Недаром многие Ваши современники говорят и пишут о Вас, что одно только Ваше присутствие сразу создавало атмосферу благородства, деликатности, интеллигентности. Да и сам вид Ваш был таков, что нельзя было не вспомнить Ваше же высказывание о том, что «в человеке все должно быть прекрасно – и лицо, и одежда, и душа, и мысли».
Именно таким человеком Вы и были, Антон Павлович.
Нет, я не идеализирую Вас и Ваше творчество. Конечно, надо видеть Ваш путь. А он ни у кого без спотыканий и падений не бывает.
Простите меня, если я написал что-то не так, как следовало. Но ведь я писал роман. В нем действуют и литературные, то есть мной придуманные герои. Главный из них, Иван Тепляков, писатель и журналист, по заданию «Самарской газеты» едет на станцию Астапово, где умирает заболевший в дороге беглец Лев Толстой.
С этого и начинает разворачиваться сюжет, который, как Вы прекрасно знаете, требует, чтобы события в романе происходили по законам литературы. Конечно, здесь не обойтись без домысла, логики, которую требует художественное письмо, и т.д. Вполне возможно, что я где-то «поворачивал» не туда, куда следовало.
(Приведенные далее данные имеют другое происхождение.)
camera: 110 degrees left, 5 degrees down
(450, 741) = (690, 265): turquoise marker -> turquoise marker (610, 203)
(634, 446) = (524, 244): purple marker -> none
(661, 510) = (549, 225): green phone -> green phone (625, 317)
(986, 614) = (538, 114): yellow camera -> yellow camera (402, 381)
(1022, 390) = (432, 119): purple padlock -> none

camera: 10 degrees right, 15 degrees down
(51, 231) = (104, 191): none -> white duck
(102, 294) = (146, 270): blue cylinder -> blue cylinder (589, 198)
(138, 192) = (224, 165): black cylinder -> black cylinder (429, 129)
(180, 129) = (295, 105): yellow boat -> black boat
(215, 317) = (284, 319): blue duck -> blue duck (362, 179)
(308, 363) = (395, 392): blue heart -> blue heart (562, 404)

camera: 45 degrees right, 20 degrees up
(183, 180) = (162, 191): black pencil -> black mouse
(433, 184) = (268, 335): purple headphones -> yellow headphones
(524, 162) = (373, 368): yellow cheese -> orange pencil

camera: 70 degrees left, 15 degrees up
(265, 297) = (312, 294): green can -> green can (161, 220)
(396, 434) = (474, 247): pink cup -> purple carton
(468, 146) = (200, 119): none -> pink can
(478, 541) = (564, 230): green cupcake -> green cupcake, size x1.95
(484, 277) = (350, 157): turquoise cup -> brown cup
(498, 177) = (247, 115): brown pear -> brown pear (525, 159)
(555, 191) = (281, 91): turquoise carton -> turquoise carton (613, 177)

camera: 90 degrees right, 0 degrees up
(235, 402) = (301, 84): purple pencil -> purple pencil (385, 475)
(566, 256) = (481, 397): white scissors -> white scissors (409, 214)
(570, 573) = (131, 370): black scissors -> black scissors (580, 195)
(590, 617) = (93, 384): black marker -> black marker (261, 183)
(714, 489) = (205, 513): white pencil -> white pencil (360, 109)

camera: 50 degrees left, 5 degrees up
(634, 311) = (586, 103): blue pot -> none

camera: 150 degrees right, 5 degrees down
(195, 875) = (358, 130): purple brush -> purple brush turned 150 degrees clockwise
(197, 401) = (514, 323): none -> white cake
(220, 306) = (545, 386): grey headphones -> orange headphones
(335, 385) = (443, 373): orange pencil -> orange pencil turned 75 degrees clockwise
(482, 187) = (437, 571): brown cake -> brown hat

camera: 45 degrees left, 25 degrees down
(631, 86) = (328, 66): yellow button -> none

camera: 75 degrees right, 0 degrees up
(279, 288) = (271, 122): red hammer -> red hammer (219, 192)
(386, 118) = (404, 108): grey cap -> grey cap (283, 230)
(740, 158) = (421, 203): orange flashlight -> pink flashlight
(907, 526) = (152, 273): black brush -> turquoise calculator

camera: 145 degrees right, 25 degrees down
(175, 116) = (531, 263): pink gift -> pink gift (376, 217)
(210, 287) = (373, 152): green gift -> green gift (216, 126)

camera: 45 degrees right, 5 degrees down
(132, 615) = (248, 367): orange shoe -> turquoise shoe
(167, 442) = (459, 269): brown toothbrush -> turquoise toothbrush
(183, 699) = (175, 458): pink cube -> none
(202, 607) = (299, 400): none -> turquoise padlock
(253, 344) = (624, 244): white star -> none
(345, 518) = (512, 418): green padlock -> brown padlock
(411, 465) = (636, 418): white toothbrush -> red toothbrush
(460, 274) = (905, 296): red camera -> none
Но писал я сердцем, это точно.
И стремился показать, что Вы достойно прошли весь путь.
Спотыкания были, но падений – нет.
А подвиги были.
Чего стоит только одна Ваша поездка на Сахалин!
Чего стоит одни только рассказы о Ваньке Жукове, о палате номер шесть, или о доме с мезонином, или о даме с собачкой.
Разве все это не произведения, проникнутые от первой до последней строчки дыханием Христовой любви к человеку?
Разве Ваши великие пьесы не есть боль о человеке, который стал жить без Бога?
А разве великие пьесы Ваши, которые и сегодня идут по всему миру, не есть боль о человеке, который стал жить без Бога?
Позвольте сказать Вам это сегодня, у Вашей часовни со крестом и тремя главами-свечами над ней.
Вряд ли я еще приду к Вам сюда.
Это встреча и прощание с Вами.
И упование на то, что мне выпадет встретиться с Вами на небесах обетованных.
Низко кланяюсь Вам, дорогой и любимый Антон Павлович.